====== Source extract

We were turned down for a floating floor over a concrete and cobbled floor over a grade 2 listed building. Anything placed on this floor becomes saturated as the damp comes up through the floor. What's the best way to get planning permission for a new floor? We figured a floating floor would leave the original untouched but after being refused we haven't any ideas.

Donna Simpkins

Without an inspection and detailed analysis I cannot offer a solution, but can ask questions the answers to which may lead to a solution.
Why are the floors damp?
Is the ground water table high?
Is the ground level around the building above the floor internally?
The reason for such floors being damp is usually because the ground underneath is damp. If the issue of damp under the building is something that could be resolved it might sort out the problem with the floors. For example, if ground levels are high, lowering them might resolve the problem.

============
====== Data section

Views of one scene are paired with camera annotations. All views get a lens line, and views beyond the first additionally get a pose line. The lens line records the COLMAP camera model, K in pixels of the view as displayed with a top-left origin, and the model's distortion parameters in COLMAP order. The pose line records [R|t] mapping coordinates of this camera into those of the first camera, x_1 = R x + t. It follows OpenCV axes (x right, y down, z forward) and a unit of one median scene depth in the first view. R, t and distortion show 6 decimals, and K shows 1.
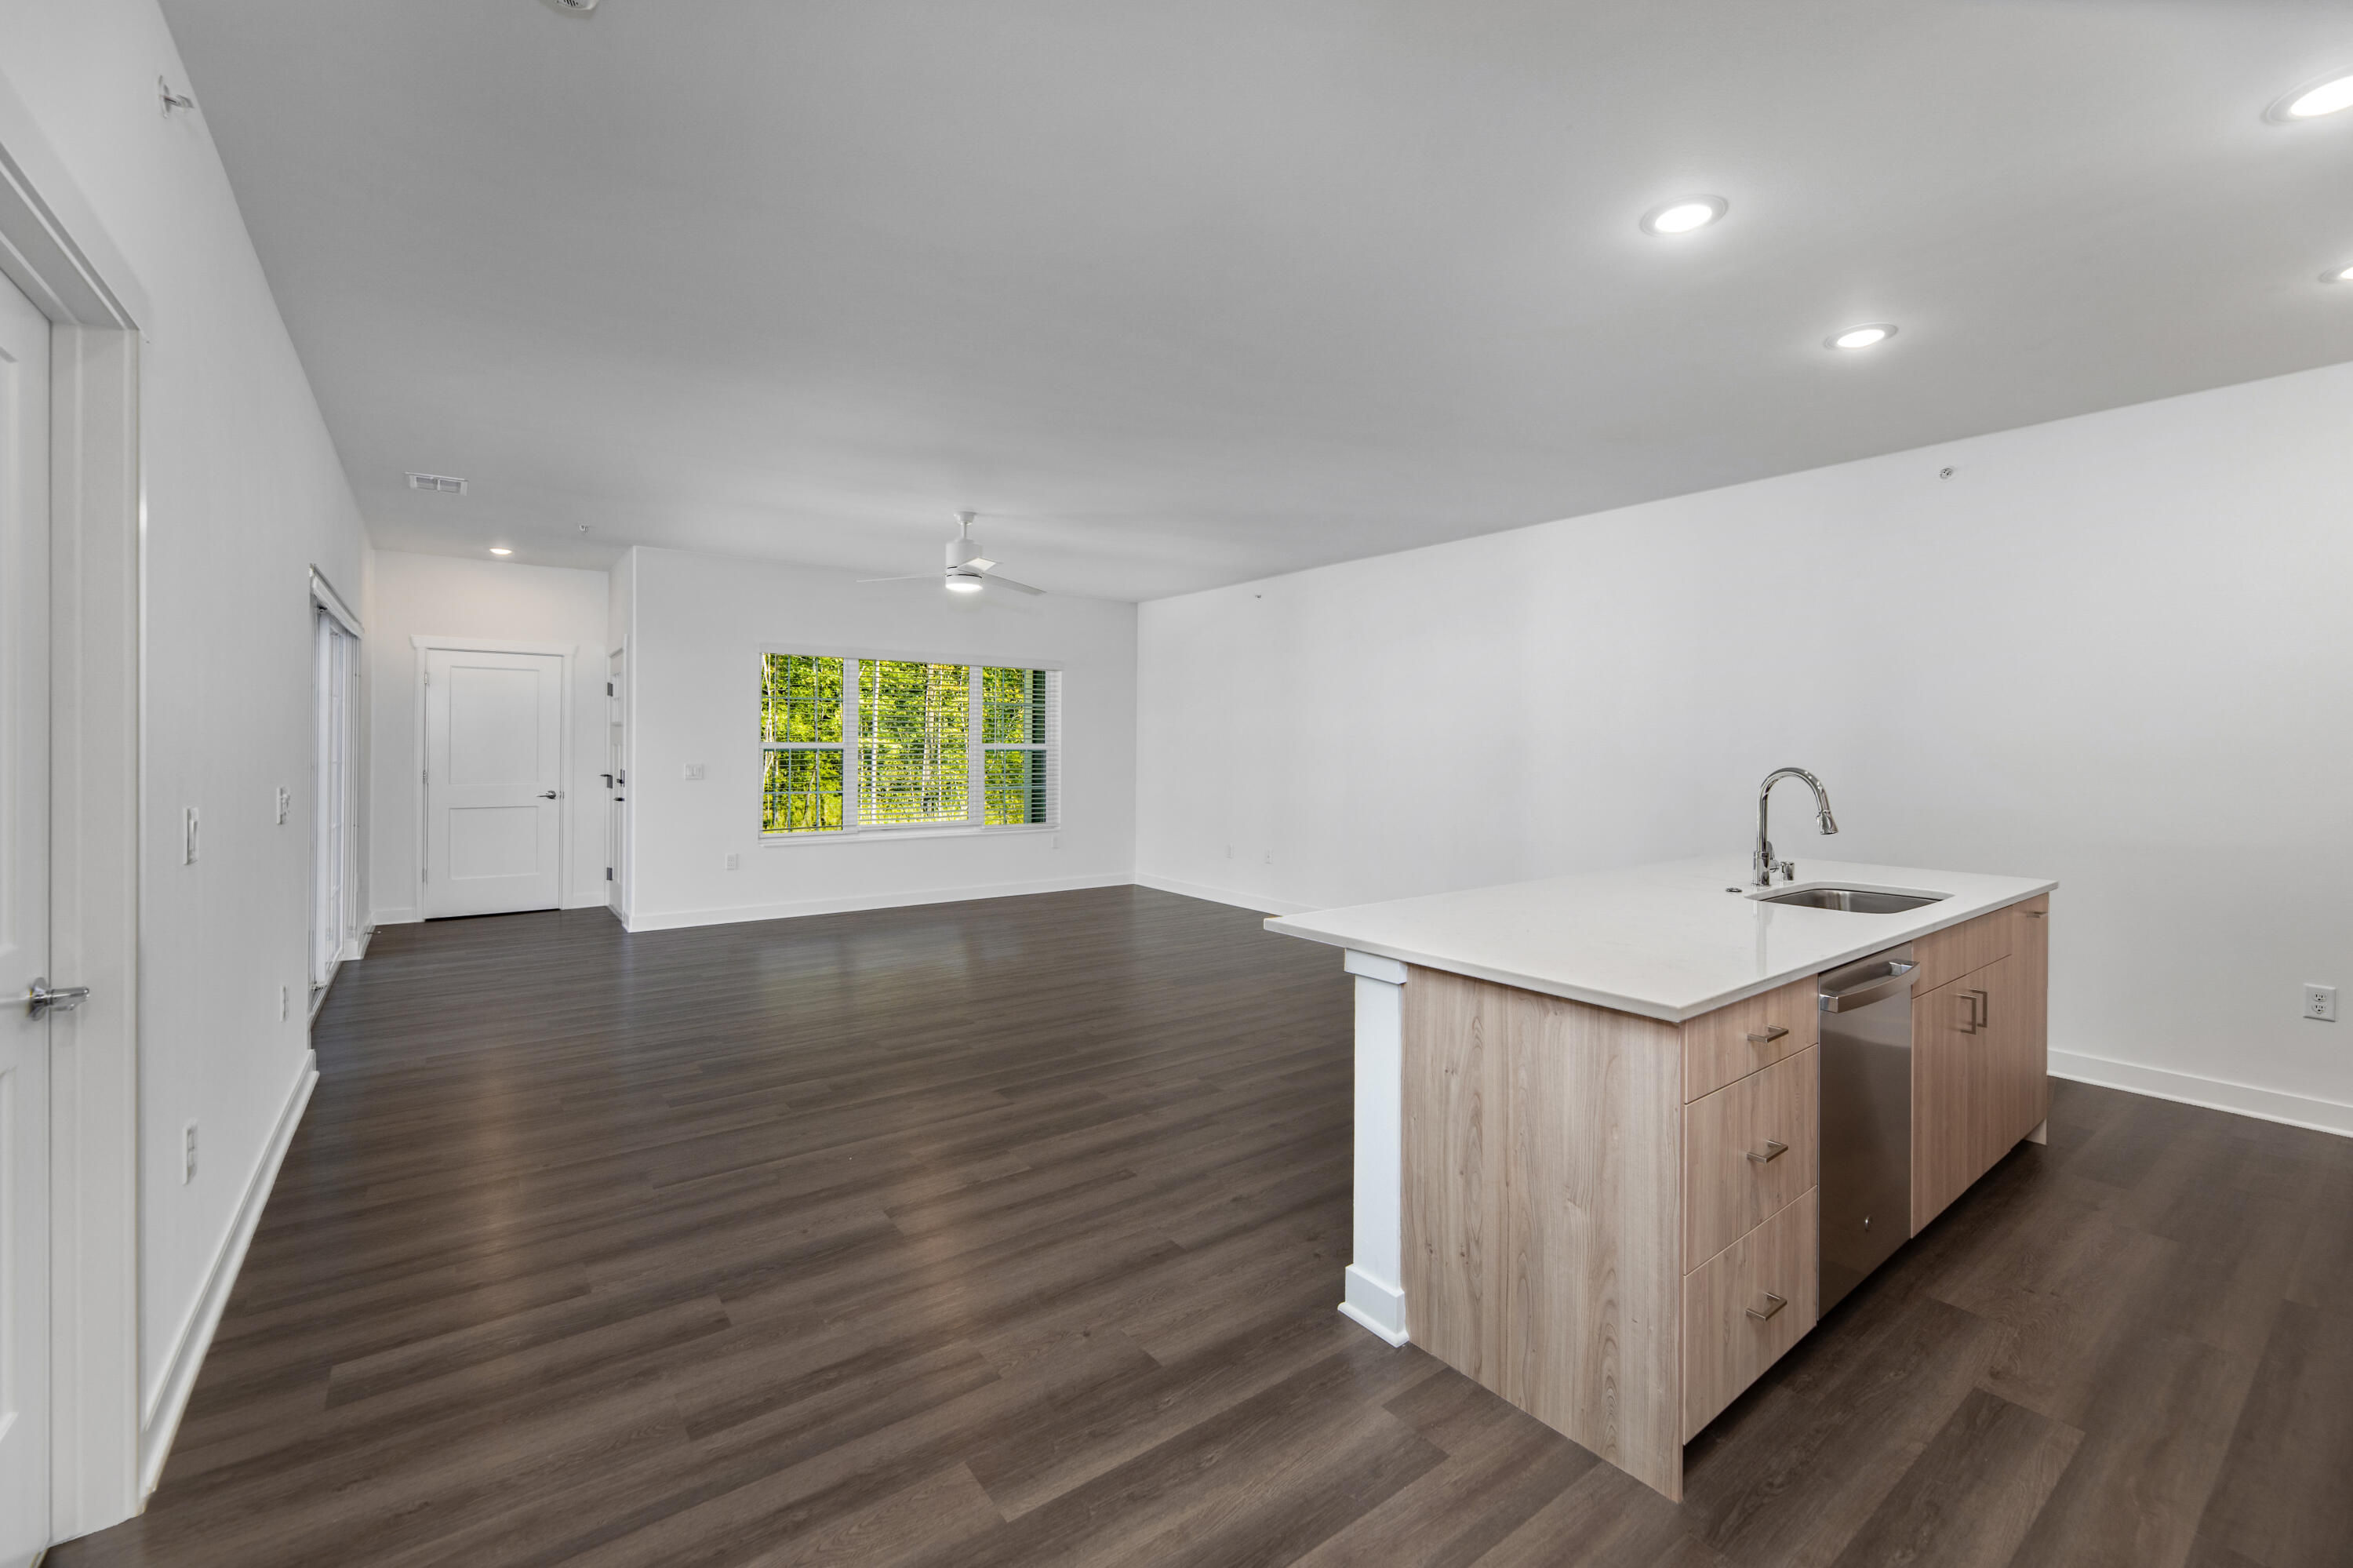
lens RADIAL K [[974.5, 0, 1171.3], [0, 974.5, 761.0], [0, 0, 1]] dist [-0.015062, -0.000681]
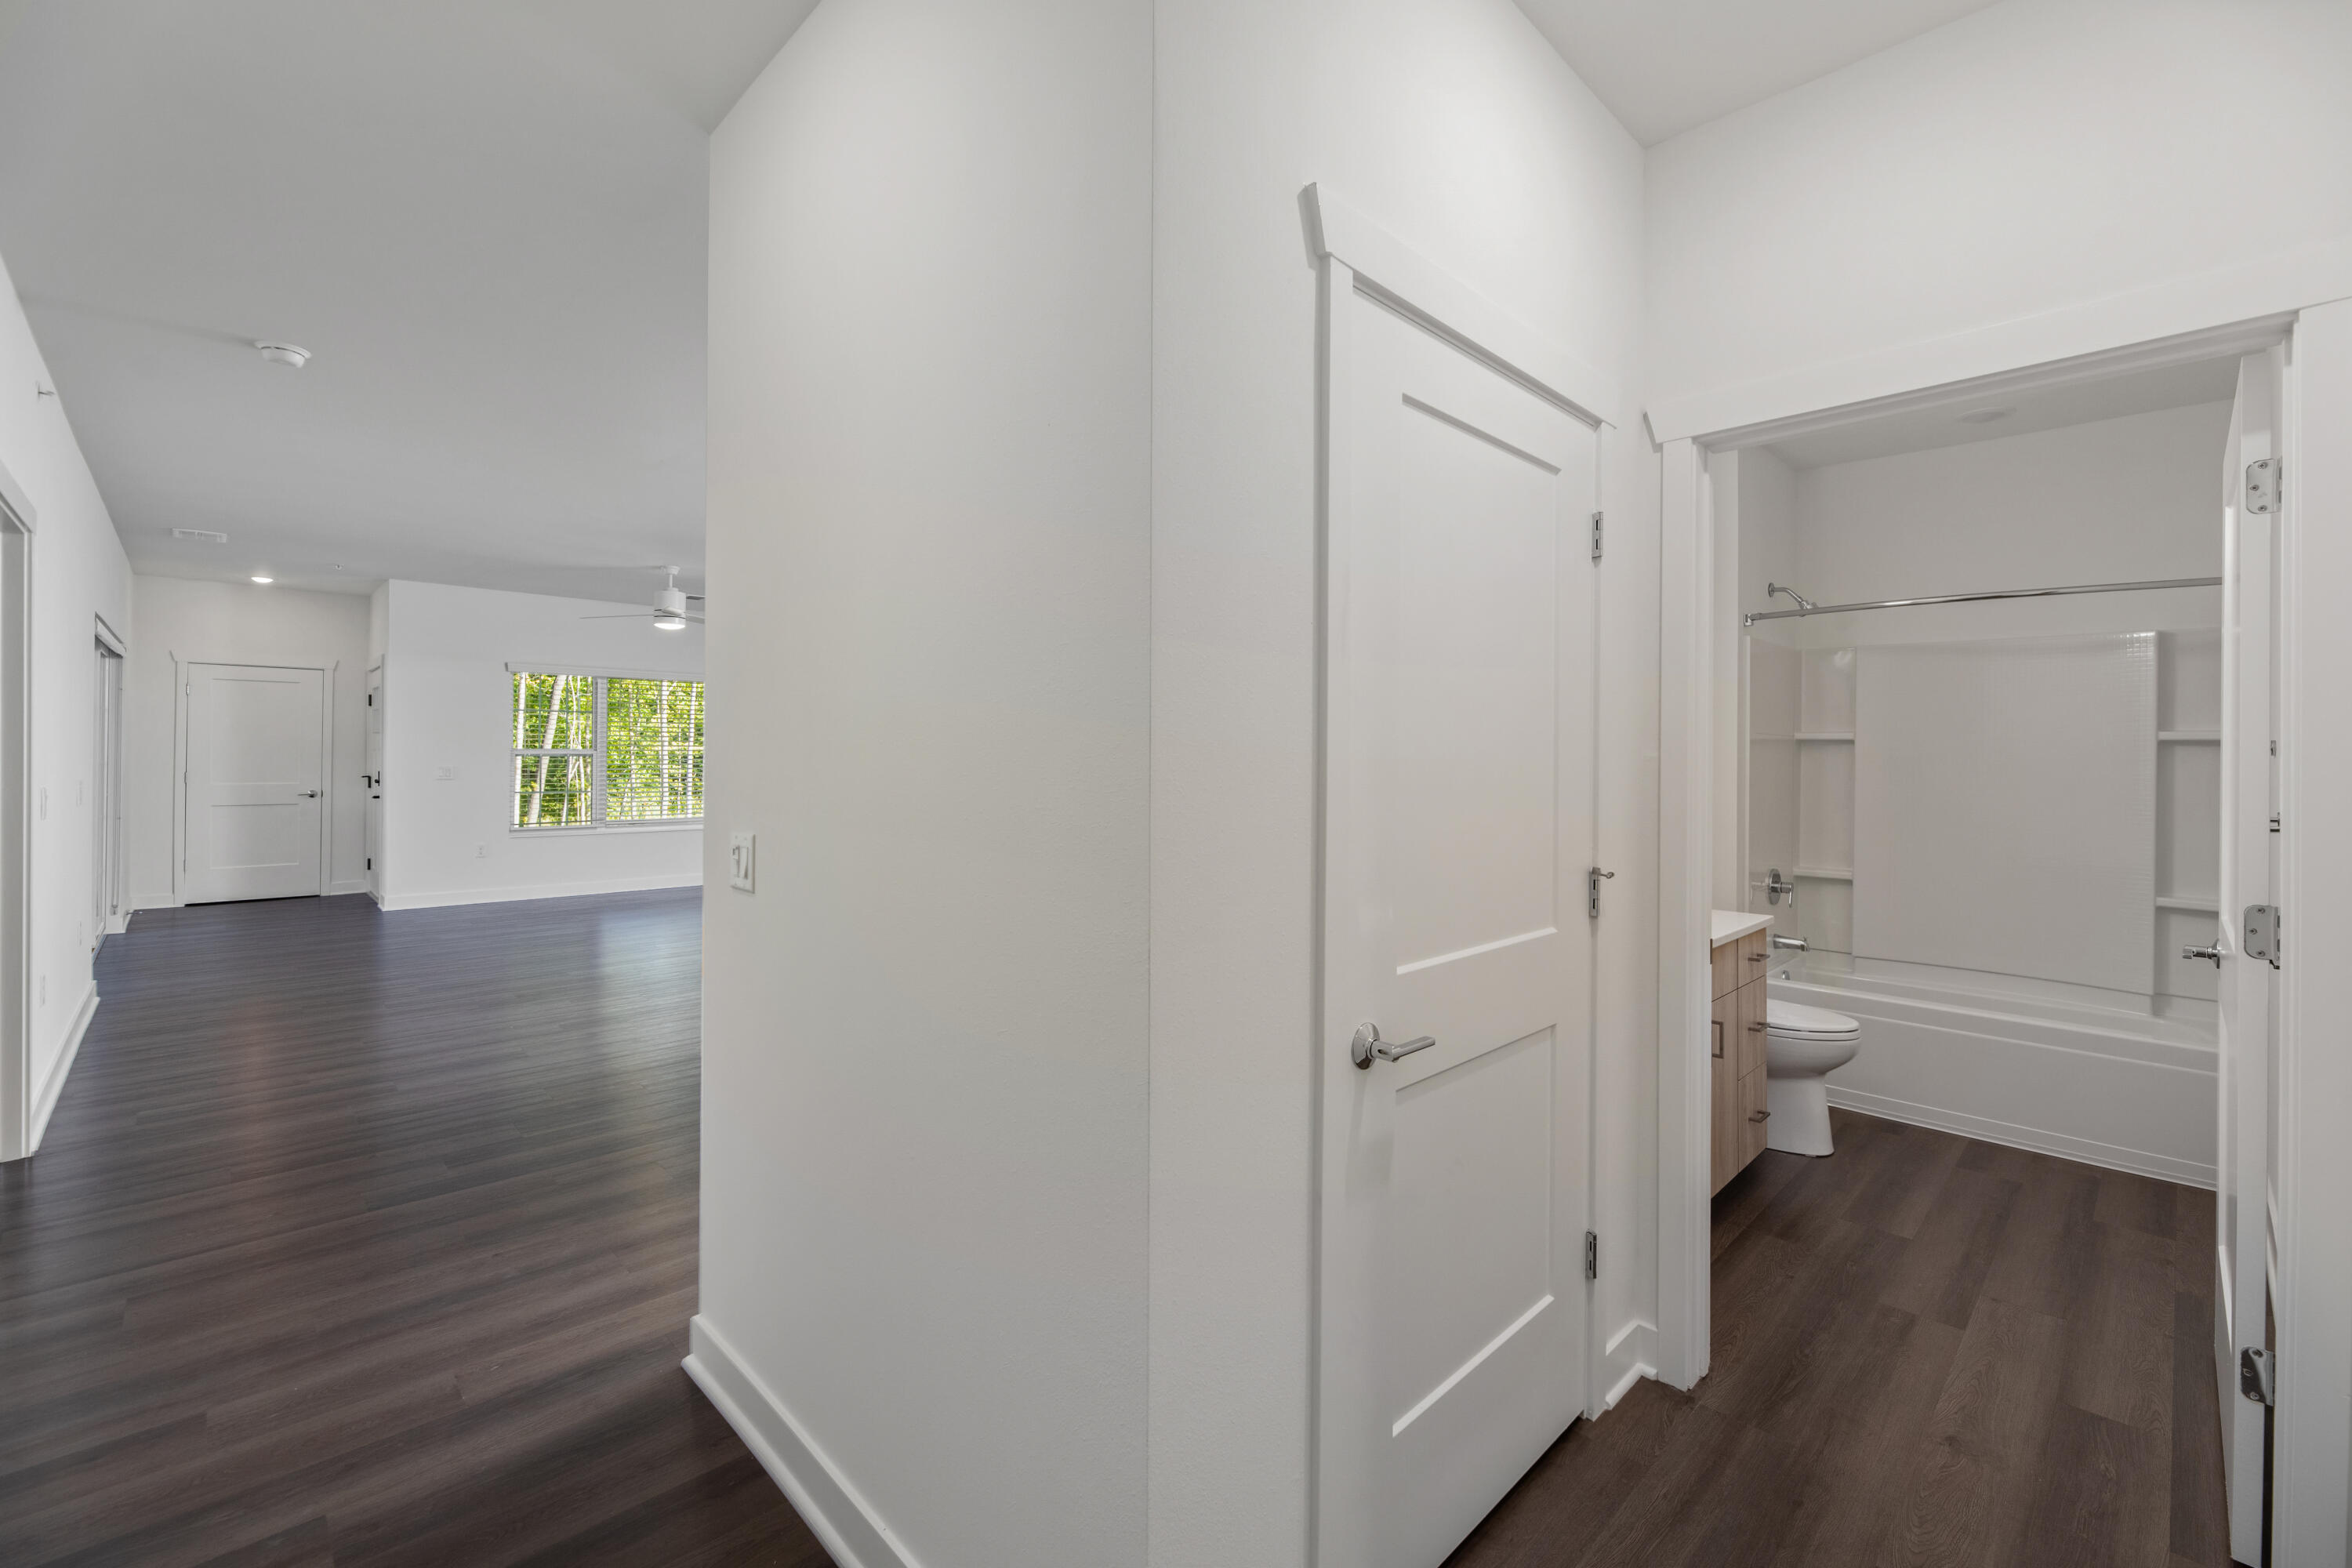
lens RADIAL K [[974.1, 0, 1181.3], [0, 974.1, 766.9], [0, 0, 1]] dist [-0.015062, -0.000681]
pose [[0.988437, 0.000244, 0.151635, 0.222020], [-0.000131, 1.000000, -0.000754, 0.005086], [-0.151635, 0.000725, 0.988436, -0.302082]]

============

Problems and tasks:
1: From the damp floor text, list each question that follows the words "can ask questions the answers to which may lead to a solution."
2: Echo the stretch of the damp floor text from "The reason for" through "resolve the problem.".

Answers for the exercise:
1:
Why are the floors damp?
Is the ground water table high?
Is the ground level around the building above the floor internally?

2:
The reason for such floors being damp is usually because the ground underneath is damp. If the issue of damp under the building is something that could be resolved it might sort out the problem with the floors. For example, if ground levels are high, lowering them might resolve the problem.